Il problema è che il pianificatore non può non essersi chiesto che succede se saltano gli schemi da gita scolastica prefissati. Come abbiamo avuto modo di spiegare in altre occasioni, in caso di percezione fisica del pericolo vulcanico, a prescindere a che livello di allerta vulcanica ci troviamo, la zona rossa diventerà nel volgere di poco una pompa centrifuga con 25 fori di uscita che ben difficilmente consentiranno a qualcosa che sia un autobus o un veicolo di emergenza di entrare nell’area da abbandonare…

Nel documento ufficiale di Regione e Protezione Civile si evince una tipologia di evacuazione soft; tocca dire però, che le autorità hanno utilizzato in tutta onestà il termine piano di allontanamento e non piano di evacuazione. Un piano di allontanamento comprende lo spostamento della popolazione senza traumi e in assenza del pericolo manifesto.

Il piano di evacuazione invece, è la pratica ultima per sottrarsi al pericolo incombente. Quindi, i documenti sono tutti garantisti. La classe scientifica riferisce che sapremo mesi prima dell’incalzare di un evento eruttivo grazie alle sofisticatissime strumentazione anche spaziali che ci monitoreranno il suolo al millesimo di millimetro.
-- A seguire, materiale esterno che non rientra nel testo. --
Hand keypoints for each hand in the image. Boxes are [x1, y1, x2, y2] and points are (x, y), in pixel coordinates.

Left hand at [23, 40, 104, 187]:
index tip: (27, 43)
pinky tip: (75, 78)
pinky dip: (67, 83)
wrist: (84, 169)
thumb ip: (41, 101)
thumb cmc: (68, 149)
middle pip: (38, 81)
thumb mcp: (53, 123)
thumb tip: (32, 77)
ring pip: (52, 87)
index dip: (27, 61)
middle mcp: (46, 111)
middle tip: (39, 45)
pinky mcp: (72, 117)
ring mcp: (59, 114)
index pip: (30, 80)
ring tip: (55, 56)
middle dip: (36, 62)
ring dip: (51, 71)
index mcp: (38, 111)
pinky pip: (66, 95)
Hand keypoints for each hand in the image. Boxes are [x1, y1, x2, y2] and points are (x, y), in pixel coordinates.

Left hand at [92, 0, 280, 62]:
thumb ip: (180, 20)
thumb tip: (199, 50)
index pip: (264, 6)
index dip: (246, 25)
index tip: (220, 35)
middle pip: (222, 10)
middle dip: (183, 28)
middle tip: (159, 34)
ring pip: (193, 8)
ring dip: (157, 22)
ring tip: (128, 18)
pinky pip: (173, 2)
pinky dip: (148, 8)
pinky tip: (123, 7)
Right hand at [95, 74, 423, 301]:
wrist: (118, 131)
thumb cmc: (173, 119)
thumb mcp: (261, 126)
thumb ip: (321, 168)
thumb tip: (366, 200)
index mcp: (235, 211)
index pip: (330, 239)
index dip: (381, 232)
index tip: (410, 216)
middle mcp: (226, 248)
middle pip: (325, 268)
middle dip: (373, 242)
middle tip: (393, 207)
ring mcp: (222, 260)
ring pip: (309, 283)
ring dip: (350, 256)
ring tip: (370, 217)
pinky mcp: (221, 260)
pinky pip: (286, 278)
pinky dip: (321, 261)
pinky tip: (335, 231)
L’ascesa del magma non passerà inosservata, così come la classe tecnica e politica ci garantisce la movimentazione della popolazione in 72 ore.

I gemellaggi sono stati fatti, anche se mancano le istruzioni operative, quindi possiamo concludere che la meta della sicurezza vulcanica entro il 31 dicembre 2016 dovrebbe essere raggiunta: almeno per il Vesuvio. Ai Campi Flegrei c’è un work in progress…
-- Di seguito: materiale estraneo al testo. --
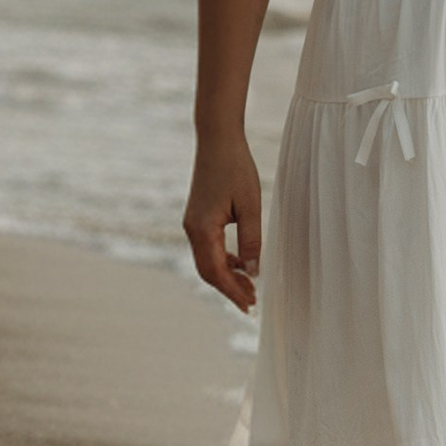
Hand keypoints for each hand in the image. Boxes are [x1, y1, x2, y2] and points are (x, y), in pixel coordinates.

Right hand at [185, 126, 262, 311]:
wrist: (218, 139)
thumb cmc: (236, 168)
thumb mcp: (250, 206)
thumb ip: (251, 241)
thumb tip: (253, 272)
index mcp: (202, 229)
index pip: (216, 272)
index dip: (233, 291)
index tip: (250, 305)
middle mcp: (192, 229)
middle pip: (208, 271)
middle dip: (229, 288)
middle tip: (252, 302)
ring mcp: (192, 223)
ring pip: (207, 261)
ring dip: (227, 275)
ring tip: (249, 286)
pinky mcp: (198, 217)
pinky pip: (208, 247)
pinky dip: (223, 260)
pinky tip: (240, 263)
Nel prossimo articolo vi spiegheremo che significa produrre un piano d’emergenza…d’emergenza, perché molto spesso la realtà anche geologica, supera la fantasia.

giovedì 13 ottobre 2016

Rischio Vesuvio: Habemus piano?... di MalKo



livelli di allerta e fasi operative


Vorremmo tranquillizzare i nostri lettori. Il governatore della Campania De Luca, ha presentato (12/10/2016) il piano di emergenza a fronte del rischio Vesuvio, indicando anche la prassi operativa da rispettare per poter evacuare la zona rossa 1 e 2 nelle 72 ore previste.
Vesuvio: zona rossa 1 (R1) e zona rossa 2 (R2)

Tale presentazione non è un atto dettato dall’incombenza del pericolo eruttivo, ma più semplicemente è un modo per uscire dallo scacco matto delle intollerabili inadempienze comunali.

Il Vesuvio ad oggi permane in uno stato di quiete vulcanica, e nessun segnale lascia presagire che possa mutare la sua annosa e gradita quiescenza nel breve termine.

Per fine ottobre i comuni vesuviani che ancora non hanno stilato il piano di protezione civile comunale, sono stati richiamati dall’autorità regionale e con molta energia affinchè si adoperino per produrlo, o comunque a indicare almeno i punti strategici per accordarsi e raccordarsi al piano generale presentato al pubblico negli uffici regionali.

La bontà del piano così elaborato che prevede il trasporto della popolazione appiedata utilizzando 220 convogli ferroviari e 500 autobus, sarà oggetto del prossimo articolo che pubblicheremo a breve.
Il punto fondamentale che a nostro avviso farà la differenza, sarà la percezione fisica o meno dell'imminenza di un'eruzione... Un problema comunque, che oggi non c'è!